There were two notable changes in the contest for
the presidency this week. Barack Obama's job approval score rose and
the race for the Republican nomination appears to be between Mitt
Romney and Rick Santorum.
It would be premature to say that Obama's prospects of winning a
second term have improved much. But a Gallup Poll Thursday shows his
job approval score creeping up to 46 percent and his disapproval score
inching down a bit to 47 percent.
He's still in danger of becoming a one term president, but it's
a million miles in political terms between now and November 6 and his
job approval numbers do appear to be tightening. And the race for the
White House will very likely tighten up in the months to come,
depending on the GOP race and what happens in the economy.
Tuesday's Iowa Republican caucuses have winnowed the field to
two major candidates, though this may change in the primary contests
later on this month.
Libertarian Ron Paul finished in a disappointing third place.
Former House Speaker Newt Gingrich fell further to the back of the
pack with 13 percent. Texas Gov. Rick Perry, at 10 percent, is all but
finished, and Rep. Michele Bachmann of Minnesota dropped out of the
race after she finished in last place.
Santorum, the former Pennsylvania senator, is now the
conservative alternative to Romney, though he still faces an uphill
battle to replicate his Iowa performance in the primaries to come.
Santorum surged to the front of the pack on a wave of
evangelical support on the social and religious issues that he's
championed throughout his career.
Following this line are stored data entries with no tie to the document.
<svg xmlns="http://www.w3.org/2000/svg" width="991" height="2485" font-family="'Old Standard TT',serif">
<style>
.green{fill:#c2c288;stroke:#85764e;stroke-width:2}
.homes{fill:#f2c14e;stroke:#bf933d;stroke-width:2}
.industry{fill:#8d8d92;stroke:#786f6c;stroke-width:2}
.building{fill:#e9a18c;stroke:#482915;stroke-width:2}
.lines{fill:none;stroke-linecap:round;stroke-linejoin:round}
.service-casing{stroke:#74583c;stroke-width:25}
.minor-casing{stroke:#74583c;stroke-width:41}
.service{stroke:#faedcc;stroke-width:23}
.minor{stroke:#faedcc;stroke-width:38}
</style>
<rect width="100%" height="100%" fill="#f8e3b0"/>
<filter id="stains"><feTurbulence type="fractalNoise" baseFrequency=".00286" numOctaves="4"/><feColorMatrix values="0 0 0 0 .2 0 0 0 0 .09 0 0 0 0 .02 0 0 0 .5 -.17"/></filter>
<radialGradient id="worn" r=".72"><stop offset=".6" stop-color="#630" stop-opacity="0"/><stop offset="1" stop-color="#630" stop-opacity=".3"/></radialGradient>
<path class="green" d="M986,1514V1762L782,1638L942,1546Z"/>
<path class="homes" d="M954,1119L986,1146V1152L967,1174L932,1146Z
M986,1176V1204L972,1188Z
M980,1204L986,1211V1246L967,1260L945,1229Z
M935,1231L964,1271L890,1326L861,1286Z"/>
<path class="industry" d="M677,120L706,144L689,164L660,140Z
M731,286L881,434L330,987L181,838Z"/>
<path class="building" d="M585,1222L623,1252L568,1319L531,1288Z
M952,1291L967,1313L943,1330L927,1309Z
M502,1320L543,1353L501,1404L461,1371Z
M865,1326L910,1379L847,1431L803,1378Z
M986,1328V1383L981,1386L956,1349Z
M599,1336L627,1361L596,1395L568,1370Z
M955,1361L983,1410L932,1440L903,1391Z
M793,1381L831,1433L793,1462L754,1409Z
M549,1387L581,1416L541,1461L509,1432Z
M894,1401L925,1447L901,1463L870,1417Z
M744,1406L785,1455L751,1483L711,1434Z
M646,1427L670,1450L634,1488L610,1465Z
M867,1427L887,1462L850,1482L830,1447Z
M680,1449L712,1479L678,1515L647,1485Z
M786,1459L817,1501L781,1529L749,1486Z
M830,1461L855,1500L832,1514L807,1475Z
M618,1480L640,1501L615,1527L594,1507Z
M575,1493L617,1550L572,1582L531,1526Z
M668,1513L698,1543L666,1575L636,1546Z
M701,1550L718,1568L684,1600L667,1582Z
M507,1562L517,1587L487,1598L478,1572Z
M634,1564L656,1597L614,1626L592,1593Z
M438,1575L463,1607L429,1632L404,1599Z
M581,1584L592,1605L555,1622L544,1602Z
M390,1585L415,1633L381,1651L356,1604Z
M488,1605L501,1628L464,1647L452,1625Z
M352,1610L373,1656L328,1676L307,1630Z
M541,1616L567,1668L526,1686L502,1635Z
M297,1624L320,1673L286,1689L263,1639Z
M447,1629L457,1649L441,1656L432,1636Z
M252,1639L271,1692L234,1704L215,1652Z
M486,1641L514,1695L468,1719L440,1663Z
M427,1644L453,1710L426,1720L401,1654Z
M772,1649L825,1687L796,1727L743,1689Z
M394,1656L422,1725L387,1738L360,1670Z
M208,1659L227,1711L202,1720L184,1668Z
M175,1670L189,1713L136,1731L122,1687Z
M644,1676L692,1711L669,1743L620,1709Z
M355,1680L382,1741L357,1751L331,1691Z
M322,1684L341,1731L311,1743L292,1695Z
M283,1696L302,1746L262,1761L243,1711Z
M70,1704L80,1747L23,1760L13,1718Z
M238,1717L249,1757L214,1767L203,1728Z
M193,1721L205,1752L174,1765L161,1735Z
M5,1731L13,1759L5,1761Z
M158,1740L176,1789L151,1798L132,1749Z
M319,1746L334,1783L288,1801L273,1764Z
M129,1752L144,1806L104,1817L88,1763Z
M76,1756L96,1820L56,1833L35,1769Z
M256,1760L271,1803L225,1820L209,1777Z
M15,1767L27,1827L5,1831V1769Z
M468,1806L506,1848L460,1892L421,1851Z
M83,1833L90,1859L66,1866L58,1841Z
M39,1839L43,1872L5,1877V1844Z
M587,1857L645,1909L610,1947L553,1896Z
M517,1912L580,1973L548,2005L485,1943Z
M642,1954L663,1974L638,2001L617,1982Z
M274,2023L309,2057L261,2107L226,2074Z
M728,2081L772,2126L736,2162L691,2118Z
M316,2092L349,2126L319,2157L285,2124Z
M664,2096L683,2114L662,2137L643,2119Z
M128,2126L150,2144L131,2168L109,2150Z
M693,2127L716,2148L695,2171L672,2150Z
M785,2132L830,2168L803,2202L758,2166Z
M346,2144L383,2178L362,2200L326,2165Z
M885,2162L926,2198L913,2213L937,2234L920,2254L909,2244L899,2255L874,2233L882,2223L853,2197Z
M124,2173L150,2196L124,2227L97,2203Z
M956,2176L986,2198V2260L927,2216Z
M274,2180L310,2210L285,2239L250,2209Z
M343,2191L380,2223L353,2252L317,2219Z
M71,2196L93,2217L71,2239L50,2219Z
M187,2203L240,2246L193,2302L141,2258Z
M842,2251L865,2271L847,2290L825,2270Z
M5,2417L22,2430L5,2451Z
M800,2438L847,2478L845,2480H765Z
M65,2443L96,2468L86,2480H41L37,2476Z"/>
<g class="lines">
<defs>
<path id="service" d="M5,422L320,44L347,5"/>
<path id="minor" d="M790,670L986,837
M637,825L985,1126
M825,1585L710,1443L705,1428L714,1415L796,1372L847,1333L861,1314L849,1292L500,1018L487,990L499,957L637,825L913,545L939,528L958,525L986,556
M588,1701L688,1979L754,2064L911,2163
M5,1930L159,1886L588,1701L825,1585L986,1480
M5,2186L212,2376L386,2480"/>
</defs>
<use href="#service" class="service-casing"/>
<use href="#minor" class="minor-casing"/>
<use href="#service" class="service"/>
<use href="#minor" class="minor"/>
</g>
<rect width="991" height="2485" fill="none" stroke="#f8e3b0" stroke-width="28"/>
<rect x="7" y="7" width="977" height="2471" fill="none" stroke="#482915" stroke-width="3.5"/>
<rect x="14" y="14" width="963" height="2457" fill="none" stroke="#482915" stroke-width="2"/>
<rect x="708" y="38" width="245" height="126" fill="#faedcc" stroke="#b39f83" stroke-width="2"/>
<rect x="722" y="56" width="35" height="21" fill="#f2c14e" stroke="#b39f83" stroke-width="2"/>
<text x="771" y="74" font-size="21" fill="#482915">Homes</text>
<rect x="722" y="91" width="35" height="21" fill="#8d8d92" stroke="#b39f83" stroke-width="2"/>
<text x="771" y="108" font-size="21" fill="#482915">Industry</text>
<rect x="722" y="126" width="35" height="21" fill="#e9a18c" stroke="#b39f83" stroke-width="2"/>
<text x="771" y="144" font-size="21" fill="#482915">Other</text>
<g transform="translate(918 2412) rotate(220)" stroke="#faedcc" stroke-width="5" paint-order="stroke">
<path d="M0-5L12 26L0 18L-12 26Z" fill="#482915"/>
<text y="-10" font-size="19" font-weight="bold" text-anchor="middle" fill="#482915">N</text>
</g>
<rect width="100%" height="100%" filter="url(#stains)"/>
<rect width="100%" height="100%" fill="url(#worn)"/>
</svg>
His supporters in Iowa were the same
voters who lifted Arkansas governor Mike Huckabee in the Hawkeye state
in 2008 -- only to run out of steam after the New Hampshire primary.
Santorum pulled off his razor thin second place finish by
virtually living in Iowa over the past six months, visiting all 99
counties in a pickup truck, preaching a right to life message against
abortion, his opposition to gay marriage, and the coarsening decline
in our culture.
The weak, jobless Obama economy is issue one, two, three and
four in this election cycle, but Santorum ran as the race's fiercest
social issue warrior.
His first act as president, he said, would be to sign an
executive order banning all federal financial support for abortions.
But can that message draw similar support in the party primaries
to come this month in New Hampshire, where Romney has a virtually
prohibitive lead? Or South Carolina and Florida where the unemployment
rate is still stuck at a catastrophic 10 percent.